Each of the following records is to be output exactly.

- - -

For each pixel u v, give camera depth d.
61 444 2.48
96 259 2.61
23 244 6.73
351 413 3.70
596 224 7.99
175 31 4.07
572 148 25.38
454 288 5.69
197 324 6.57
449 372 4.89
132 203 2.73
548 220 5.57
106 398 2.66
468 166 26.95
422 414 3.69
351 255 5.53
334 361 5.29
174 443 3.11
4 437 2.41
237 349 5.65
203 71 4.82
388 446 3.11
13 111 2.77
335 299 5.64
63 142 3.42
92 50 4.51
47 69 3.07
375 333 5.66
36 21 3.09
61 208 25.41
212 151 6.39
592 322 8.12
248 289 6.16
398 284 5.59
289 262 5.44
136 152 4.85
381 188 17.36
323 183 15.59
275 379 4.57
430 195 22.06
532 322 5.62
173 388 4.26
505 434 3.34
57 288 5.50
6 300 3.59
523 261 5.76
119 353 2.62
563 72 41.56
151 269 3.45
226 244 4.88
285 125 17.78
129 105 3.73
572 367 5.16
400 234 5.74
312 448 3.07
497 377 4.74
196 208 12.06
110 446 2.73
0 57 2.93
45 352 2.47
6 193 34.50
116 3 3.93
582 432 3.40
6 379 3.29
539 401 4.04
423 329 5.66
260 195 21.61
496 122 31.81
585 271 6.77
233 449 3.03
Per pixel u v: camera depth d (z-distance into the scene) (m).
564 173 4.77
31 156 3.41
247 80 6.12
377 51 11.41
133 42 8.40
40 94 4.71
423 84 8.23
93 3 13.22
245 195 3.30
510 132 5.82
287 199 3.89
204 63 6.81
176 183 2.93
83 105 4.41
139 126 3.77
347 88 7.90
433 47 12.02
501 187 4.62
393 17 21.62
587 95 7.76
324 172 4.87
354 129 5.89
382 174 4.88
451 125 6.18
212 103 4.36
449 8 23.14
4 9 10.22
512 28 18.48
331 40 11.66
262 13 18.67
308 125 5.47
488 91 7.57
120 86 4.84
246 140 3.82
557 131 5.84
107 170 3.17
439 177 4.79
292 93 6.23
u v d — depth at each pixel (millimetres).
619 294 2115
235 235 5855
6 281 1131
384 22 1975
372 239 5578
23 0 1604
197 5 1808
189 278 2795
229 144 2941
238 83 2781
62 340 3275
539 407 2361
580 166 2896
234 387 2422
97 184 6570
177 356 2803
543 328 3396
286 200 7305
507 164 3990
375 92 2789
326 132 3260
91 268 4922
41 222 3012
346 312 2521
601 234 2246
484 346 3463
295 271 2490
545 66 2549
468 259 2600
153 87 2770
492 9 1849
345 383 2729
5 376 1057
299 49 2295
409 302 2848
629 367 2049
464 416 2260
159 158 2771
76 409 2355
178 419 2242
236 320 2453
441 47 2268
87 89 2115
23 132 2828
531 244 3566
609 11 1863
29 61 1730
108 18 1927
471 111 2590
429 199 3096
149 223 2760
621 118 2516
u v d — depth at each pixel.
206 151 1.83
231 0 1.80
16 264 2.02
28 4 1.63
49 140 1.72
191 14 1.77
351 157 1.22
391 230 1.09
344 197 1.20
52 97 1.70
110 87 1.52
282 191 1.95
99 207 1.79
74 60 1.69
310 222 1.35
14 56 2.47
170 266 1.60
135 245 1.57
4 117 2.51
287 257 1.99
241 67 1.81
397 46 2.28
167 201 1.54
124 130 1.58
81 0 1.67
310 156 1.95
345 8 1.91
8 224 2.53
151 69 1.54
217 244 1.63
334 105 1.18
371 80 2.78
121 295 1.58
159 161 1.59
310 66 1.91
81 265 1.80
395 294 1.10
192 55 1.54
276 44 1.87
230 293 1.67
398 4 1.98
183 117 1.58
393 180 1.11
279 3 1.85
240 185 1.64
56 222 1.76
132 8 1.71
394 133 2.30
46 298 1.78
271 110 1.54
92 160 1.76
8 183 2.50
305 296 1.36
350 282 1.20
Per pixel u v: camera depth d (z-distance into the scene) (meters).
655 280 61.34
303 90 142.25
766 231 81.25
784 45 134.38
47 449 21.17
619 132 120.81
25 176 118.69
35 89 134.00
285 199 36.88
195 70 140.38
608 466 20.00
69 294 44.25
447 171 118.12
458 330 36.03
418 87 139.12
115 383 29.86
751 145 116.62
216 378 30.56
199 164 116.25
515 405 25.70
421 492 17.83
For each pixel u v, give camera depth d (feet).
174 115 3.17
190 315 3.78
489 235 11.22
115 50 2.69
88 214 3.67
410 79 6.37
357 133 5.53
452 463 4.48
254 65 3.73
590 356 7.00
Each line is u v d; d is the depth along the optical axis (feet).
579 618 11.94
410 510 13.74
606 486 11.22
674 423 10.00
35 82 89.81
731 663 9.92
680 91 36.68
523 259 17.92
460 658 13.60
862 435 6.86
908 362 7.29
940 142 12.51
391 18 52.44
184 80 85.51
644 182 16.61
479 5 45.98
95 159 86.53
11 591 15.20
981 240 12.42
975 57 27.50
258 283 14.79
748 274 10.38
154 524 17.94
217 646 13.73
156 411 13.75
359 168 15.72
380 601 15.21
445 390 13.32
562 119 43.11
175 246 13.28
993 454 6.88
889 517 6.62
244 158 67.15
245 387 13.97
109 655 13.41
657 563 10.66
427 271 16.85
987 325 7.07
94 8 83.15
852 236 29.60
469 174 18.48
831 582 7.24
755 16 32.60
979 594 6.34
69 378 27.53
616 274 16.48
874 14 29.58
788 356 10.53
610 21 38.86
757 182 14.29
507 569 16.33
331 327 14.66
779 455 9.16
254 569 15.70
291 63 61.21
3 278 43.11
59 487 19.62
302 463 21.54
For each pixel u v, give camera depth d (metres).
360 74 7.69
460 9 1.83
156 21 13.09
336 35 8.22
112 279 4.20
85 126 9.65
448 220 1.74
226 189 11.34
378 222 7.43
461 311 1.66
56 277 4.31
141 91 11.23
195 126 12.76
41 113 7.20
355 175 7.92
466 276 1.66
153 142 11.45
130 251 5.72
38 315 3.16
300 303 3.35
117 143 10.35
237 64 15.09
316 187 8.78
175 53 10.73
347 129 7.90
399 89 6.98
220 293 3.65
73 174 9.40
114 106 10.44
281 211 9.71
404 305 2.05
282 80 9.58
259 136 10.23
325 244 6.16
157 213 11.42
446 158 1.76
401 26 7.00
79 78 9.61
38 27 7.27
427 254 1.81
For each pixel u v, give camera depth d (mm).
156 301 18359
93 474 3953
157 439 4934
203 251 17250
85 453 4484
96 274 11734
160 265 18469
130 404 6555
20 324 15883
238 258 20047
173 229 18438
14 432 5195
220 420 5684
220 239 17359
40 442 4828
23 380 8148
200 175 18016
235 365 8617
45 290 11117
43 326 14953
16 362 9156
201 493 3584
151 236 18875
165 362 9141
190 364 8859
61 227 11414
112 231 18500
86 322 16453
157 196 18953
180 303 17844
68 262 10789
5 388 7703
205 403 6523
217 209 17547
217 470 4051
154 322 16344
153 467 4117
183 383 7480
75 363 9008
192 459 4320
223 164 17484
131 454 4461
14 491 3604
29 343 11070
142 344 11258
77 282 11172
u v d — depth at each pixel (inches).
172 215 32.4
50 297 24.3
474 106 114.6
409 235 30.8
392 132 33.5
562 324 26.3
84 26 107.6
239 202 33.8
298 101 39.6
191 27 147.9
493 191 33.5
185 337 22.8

- - -

§ **Result of this exercise**
For each pixel u v, give camera depth d.
61 444 2.48
96 259 2.61
23 244 6.73
351 413 3.70
596 224 7.99
175 31 4.07
572 148 25.38
454 288 5.69
197 324 6.57
449 372 4.89
132 203 2.73
548 220 5.57
106 398 2.66
468 166 26.95
422 414 3.69
351 255 5.53
334 361 5.29
174 443 3.11
4 437 2.41
237 349 5.65
203 71 4.82
388 446 3.11
13 111 2.77
335 299 5.64
63 142 3.42
92 50 4.51
47 69 3.07
375 333 5.66
36 21 3.09
61 208 25.41
212 151 6.39
592 322 8.12
248 289 6.16
398 284 5.59
289 262 5.44
136 152 4.85
381 188 17.36
323 183 15.59
275 379 4.57
430 195 22.06
532 322 5.62
173 388 4.26
505 434 3.34
57 288 5.50
6 300 3.59
523 261 5.76
119 353 2.62
563 72 41.56
151 269 3.45
226 244 4.88
285 125 17.78
129 105 3.73
572 367 5.16
400 234 5.74
312 448 3.07
497 377 4.74
196 208 12.06
110 446 2.73
0 57 2.93
45 352 2.47
6 193 34.50
116 3 3.93
582 432 3.40
6 379 3.29
539 401 4.04
423 329 5.66
260 195 21.61
496 122 31.81
585 271 6.77
233 449 3.03
Per pixel u v: camera depth d (z-distance into the scene) (m).
564 173 4.77
31 156 3.41
247 80 6.12
377 51 11.41
133 42 8.40
40 94 4.71
423 84 8.23
93 3 13.22
245 195 3.30
510 132 5.82
287 199 3.89
204 63 6.81
176 183 2.93
83 105 4.41
139 126 3.77
347 88 7.90
433 47 12.02
501 187 4.62
393 17 21.62
587 95 7.76
324 172 4.87
354 129 5.89
382 174 4.88
451 125 6.18
212 103 4.36
449 8 23.14
4 9 10.22
512 28 18.48
331 40 11.66
262 13 18.67
308 125 5.47
488 91 7.57
120 86 4.84
246 140 3.82
557 131 5.84
107 170 3.17
439 177 4.79
292 93 6.23
u v d — depth at each pixel (millimetres).
619 294 2115
235 235 5855
6 281 1131
384 22 1975
372 239 5578
23 0 1604
197 5 1808
189 278 2795
229 144 2941
238 83 2781
62 340 3275
539 407 2361
580 166 2896
234 387 2422
97 184 6570
177 356 2803
543 328 3396
286 200 7305
507 164 3990
375 92 2789
326 132 3260
91 268 4922
41 222 3012
346 312 2521
601 234 2246
484 346 3463
295 271 2490
545 66 2549
468 259 2600
153 87 2770
492 9 1849
345 383 2729
5 376 1057
299 49 2295
409 302 2848
629 367 2049
464 416 2260
159 158 2771
76 409 2355
178 419 2242
236 320 2453
441 47 2268
87 89 2115
23 132 2828
531 244 3566
609 11 1863
29 61 1730
108 18 1927
471 111 2590
429 199 3096
149 223 2760
621 118 2516
u v d — depth at each pixel.
206 151 1.83
231 0 1.80
16 264 2.02
28 4 1.63
49 140 1.72
191 14 1.77
351 157 1.22
391 230 1.09
344 197 1.20
52 97 1.70
110 87 1.52
282 191 1.95
99 207 1.79
74 60 1.69
310 222 1.35
14 56 2.47
170 266 1.60
135 245 1.57
4 117 2.51
287 257 1.99
241 67 1.81
397 46 2.28
167 201 1.54
124 130 1.58
81 0 1.67
310 156 1.95
345 8 1.91
8 224 2.53
151 69 1.54
217 244 1.63
334 105 1.18
371 80 2.78
121 295 1.58
159 161 1.59
310 66 1.91
81 265 1.80
395 294 1.10
192 55 1.54
276 44 1.87
230 293 1.67
398 4 1.98
183 117 1.58
393 180 1.11
279 3 1.85
240 185 1.64
56 222 1.76
132 8 1.71
394 133 2.30
46 298 1.78
271 110 1.54
92 160 1.76
8 183 2.50
305 296 1.36
350 282 1.20
Per pixel u v: camera depth d (z-distance into the scene) (meters).
655 280 61.34
303 90 142.25
766 231 81.25
784 45 134.38
47 449 21.17
619 132 120.81
25 176 118.69
35 89 134.00
285 199 36.88
195 70 140.38
608 466 20.00
69 294 44.25
447 171 118.12
458 330 36.03
418 87 139.12
115 383 29.86
751 145 116.62
216 378 30.56
199 164 116.25
515 405 25.70
421 492 17.83
For each pixel u v, give camera depth d (feet).
174 115 3.17
190 315 3.78
489 235 11.22
115 50 2.69
88 214 3.67
410 79 6.37
357 133 5.53
452 463 4.48
254 65 3.73
590 356 7.00
Each line is u v d; d is the depth along the optical axis (feet).
579 618 11.94
410 510 13.74
606 486 11.22
674 423 10.00
35 82 89.81
731 663 9.92
680 91 36.68
523 259 17.92
460 658 13.60
862 435 6.86
908 362 7.29
940 142 12.51
391 18 52.44
184 80 85.51
644 182 16.61
479 5 45.98
95 159 86.53
11 591 15.20
981 240 12.42
975 57 27.50
258 283 14.79
748 274 10.38
154 524 17.94
217 646 13.73
156 411 13.75
359 168 15.72
380 601 15.21
445 390 13.32
562 119 43.11
175 246 13.28
993 454 6.88
889 517 6.62
244 158 67.15
245 387 13.97
109 655 13.41
657 563 10.66
427 271 16.85
987 325 7.07
94 8 83.15
852 236 29.60
469 174 18.48
831 582 7.24
755 16 32.60
979 594 6.34
69 378 27.53
616 274 16.48
874 14 29.58
788 356 10.53
610 21 38.86
757 182 14.29
507 569 16.33
331 327 14.66
779 455 9.16
254 569 15.70
291 63 61.21
3 278 43.11
59 487 19.62
302 463 21.54
For each pixel u v, give camera depth d (metres).
360 74 7.69
460 9 1.83
156 21 13.09
336 35 8.22
112 279 4.20
85 126 9.65
448 220 1.74
226 189 11.34
378 222 7.43
461 311 1.66
56 277 4.31
141 91 11.23
195 126 12.76
41 113 7.20
355 175 7.92
466 276 1.66
153 142 11.45
130 251 5.72
38 315 3.16
300 303 3.35
117 143 10.35
237 64 15.09
316 187 8.78
175 53 10.73
347 129 7.90
399 89 6.98
220 293 3.65
73 174 9.40
114 106 10.44
281 211 9.71
404 305 2.05
282 80 9.58
259 136 10.23
325 244 6.16
157 213 11.42
446 158 1.76
401 26 7.00
79 78 9.61
38 27 7.27
427 254 1.81
For each pixel u v, give camera depth d (mm).
156 301 18359
93 474 3953
157 439 4934
203 251 17250
85 453 4484
96 274 11734
160 265 18469
130 404 6555
20 324 15883
238 258 20047
173 229 18438
14 432 5195
220 420 5684
220 239 17359
40 442 4828
23 380 8148
200 175 18016
235 365 8617
45 290 11117
43 326 14953
16 362 9156
201 493 3584
151 236 18875
165 362 9141
190 364 8859
61 227 11414
112 231 18500
86 322 16453
157 196 18953
180 303 17844
68 262 10789
5 388 7703
205 403 6523
217 209 17547
217 470 4051
154 322 16344
153 467 4117
183 383 7480
75 363 9008
192 459 4320
223 164 17484
131 454 4461
14 491 3604
29 343 11070
142 344 11258
77 282 11172
u v d — depth at each pixel (inches).
172 215 32.4
50 297 24.3
474 106 114.6
409 235 30.8
392 132 33.5
562 324 26.3
84 26 107.6
239 202 33.8
298 101 39.6
191 27 147.9
493 191 33.5
185 337 22.8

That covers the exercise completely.